I am trying to create and fit a factor model. Here is the idea (reproducing code below):
Let’s assume we have a dataset with samples for 9 different instances. Each instance is a combination of two characteristics, type and size, where we have three types (A, B, C) and sizes (0, 1, 2). For each instance we have 100 samples which are generated from a Normal distribution with a mean mu and variance sigma.
- sigma is specific to each individual.
- the mean value of each individual is computed from the mean of its type and size, with a bit of variation
Here is the generation of the synthetic data:
import numpy as np
import pymc3 as pm
import pandas as pd
import string
import arviz as az
N_types = 3
N_sizes = 3
N = N_types * N_sizes
N_samples = 100
# Define structure
types = np.repeat(np.arange(N_types, dtype=int), N_sizes)
sizes = np.array(list(range(N_sizes)) * N_types)
type_labels = np.array(list(string.ascii_uppercase[:N_types]))

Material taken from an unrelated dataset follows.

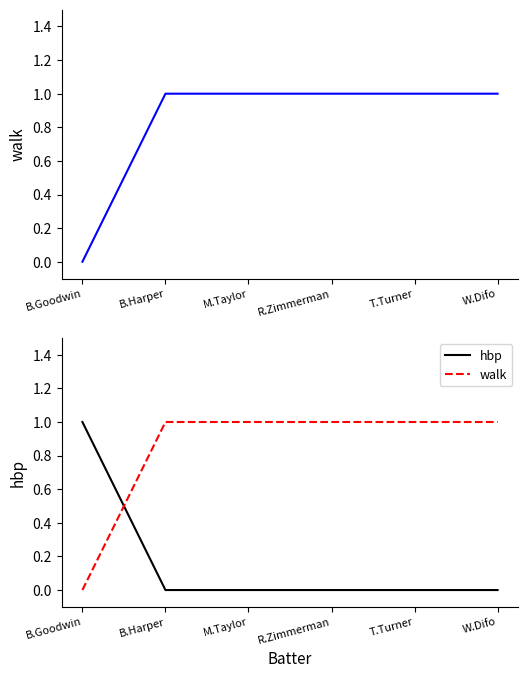

At which label is walk closest to 0?

B.Goodwin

labels = [f"{type_labels[types[i]]}{sizes[i]}" for i in range(N)]
# Type-level parameters
intercept_types = np.array([0.5, 5., 8.])

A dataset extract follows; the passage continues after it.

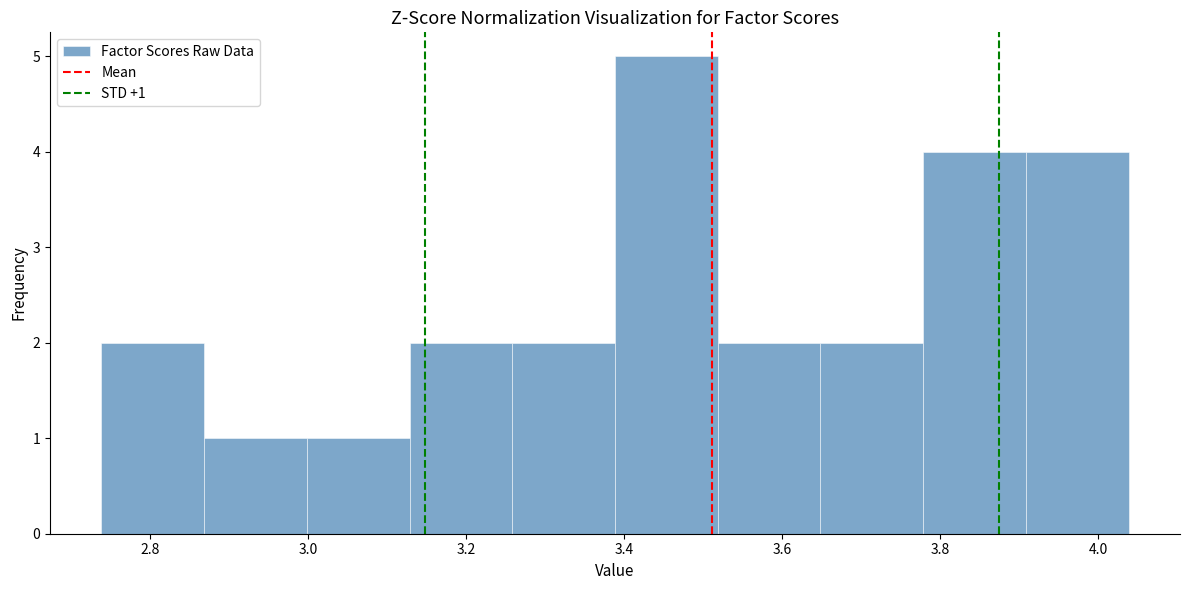

Which range on the x-axis has the tallest bar?

3.38 to 3.52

intercept_sizes = np.array([2., 4., 3.])
# Individual deviations
intercept_individual = np.random.normal(size=N) * 0.01
sigma = np.random.exponential(size=N)
# Compute individual parameters
intercept = intercept_types[types] + intercept_sizes[sizes] + intercept_individual
# Create data
mu = intercept
data = np.random.normal(loc=mu[None], scale=sigma[None], size=(N_samples, N))
y = pd.DataFrame(data, columns=labels)
# DataFrame to define structure
structure = pd.DataFrame({'type': type_labels[types], 'size': sizes}, index=labels, dtype="category")

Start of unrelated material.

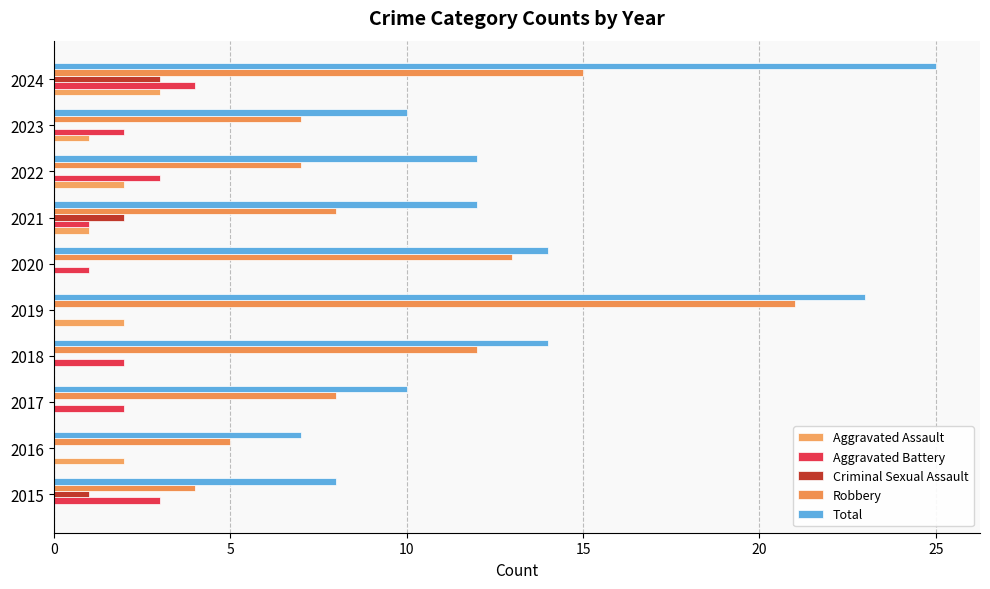

At which category is the sum across all series the highest?

2024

Thus, the samples reflect the structure of the dataset in type and size and I’d like to represent this in a factor model, where we fit parameters for the levels of each characteristic.
Here is my model definition:
# Define factor model
with pm.Model() as model:
y_data = pm.Data('y', y)
# Parameters at factor level
intercept_size = pm.Normal(f'intercept_size', 0.0, 1.0, shape=(len(structure['size'].cat.categories)))
intercept_type = pm.Normal(f'intercept_type', 0.0, 1.0, shape=(len(structure['type'].cat.categories)))
j_size = structure['size'].cat.codes.values
j_type = structure['type'].cat.codes.values
intercept = pm.Deterministic('intercept', intercept_type[j_type] + intercept_size[j_size])
sigma = pm.Exponential('sigma', 1.0, shape=y.shape[1])
pm.Normal('obs', intercept, sigma, observed=y_data)
When I fit the model to the data:
with model:
trace = pm.sample(target_accept=0.99, return_inferencedata=True)
I obtained highly correlated samples for the parameters intercept_size
and intercept_type
(correlation is basically perfect, ~ -0.99). I think this might not be surprising at first because there is some ambiguity. On the other hand, we have 9 individuals and 6 free parameters (3 for the size and 3 for the type), so from a linear algebra perspective, it should be possible to identify the parameters unambiguously.
My two questions are thus:
- Is there some mistake in the model definition?
- Is there a conceptual flaw in the model or in my thought that it should be possible to identify the parameters with the 9 individuals and 6 parameters?